This study, commissioned by the German development cooperation agency Gesellschaft für Internationale Zusammenarbeit (GIZ) and implemented by IPC GmbH, included comprehensive analyses and policy recommendations aimed at bridging the financial and regulatory gaps between higher level global policy and actions on the ground by the private sector. Click here to view the study in full.
As the lead author of this study, Marta Simonetti explored a number of challenges in green finance, namely weak or non-existent markets in clean energy generation in some countries; limited commercial opportunity in environmental and conservation finance; information asymmetries leading to perceptions of excessive risks; lack of adequate finance and limited capacity or experience in structuring blended products such as concessional debt and equity, risk mitigation, local currency framework and insurance.
The global study included several examples implemented worldwide to illustrate best practices for the implementation of green finance from a number of perspectives, including from the private and public sectors, as well as from developed and developing countries. The report also explored the role of regulation and reporting in shaping enabling environments, and the significance of customer and investor choices in creating demand for sustainable services and products.
The success of green finance rests on matching policy planning with dedicated financial instruments that are specifically targeted to the implementation of green finance measures, for the public sector, the private sector and ultimately to support customer choices towards products and services that are truly sustainable.
The samples included the Green Energy Market Securitisation (GEMS) programme of the Hawaii Green Infrastructure Authority and the first green bond issuances by Yes Bank (India) for mobilising liquidity trough green bonds, which were accompanied by targeted policies for the utilisation of proceeds. Green bond issuance can provide good leverage of public and private resources to bring countries and regions closer to their climate targets.

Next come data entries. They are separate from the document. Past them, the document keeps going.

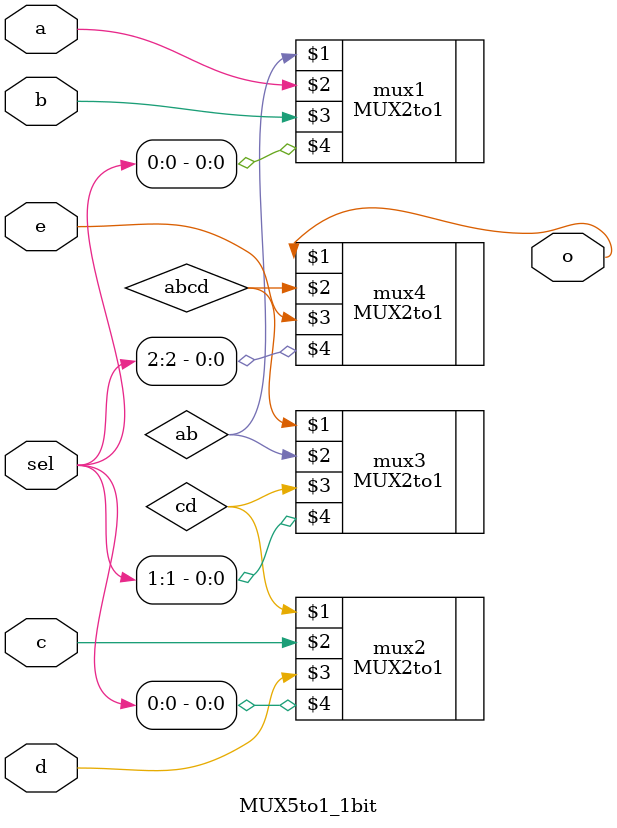
<source format=v>
module MUX5to1_1bit(o,a,b,c,d,e,sel);
	output o;
	input a,b,c,d,e;
	input [2:0]sel;
	
	MUX2to1 mux1(ab,a,b,sel[0]);
	MUX2to1 mux2(cd,c,d,sel[0]);
	MUX2to1 mux3(abcd,ab,cd,sel[1]);
	MUX2to1 mux4(o,abcd,e,sel[2]);

endmodule

</source>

GLS Bank (Germany) introduced innovative banking and non-banking platforms (such a crowd-funding), earmarked for environmentally conscious and socially-oriented projects under much more stringent definitions than ‘traditional’ environmental and social safeguards (ESG) standards. This is exemplary of a corporate policy that since the 1970s has focused on maintaining a specific branding as an ethical financial institution.
The Singapore Exchange (SGX) and the Indonesian regulator Otoritas Jasa Keungan (OJK) provided valuable insights on their role in strengthening capital markets through their ongoing work on reporting guidelines for listed companies. This included the introduction and guidance for the application of environmental and social safeguards (ESG), consistent monitoring and evaluation (M&E) frameworks, as well as reporting and disclosure on companies’ climate risk in their investment portfolios. These practices not only can ensure clarity for investors and customers to make informed choices, but can also underpin better risk analysis and pricing, ultimately leading to a reduction of costs for green technologies and green financial instruments.
The use of blended instruments in national and regional development banks was also highlighted as a measure to mitigate existing technical or financial risks, thus supporting underdeveloped markets (in a given country or sector), acting as a catalyst for further co-financing from the private sector, while also boosting knowledge and institutional / technical capacity in intermediaries and end-borrowers.
Financial systems have a decisive role in greening capital flows and as such in making positive contributions to tackle the negative effects of climate change while also ensuring inclusive and sustainable socio-economic development.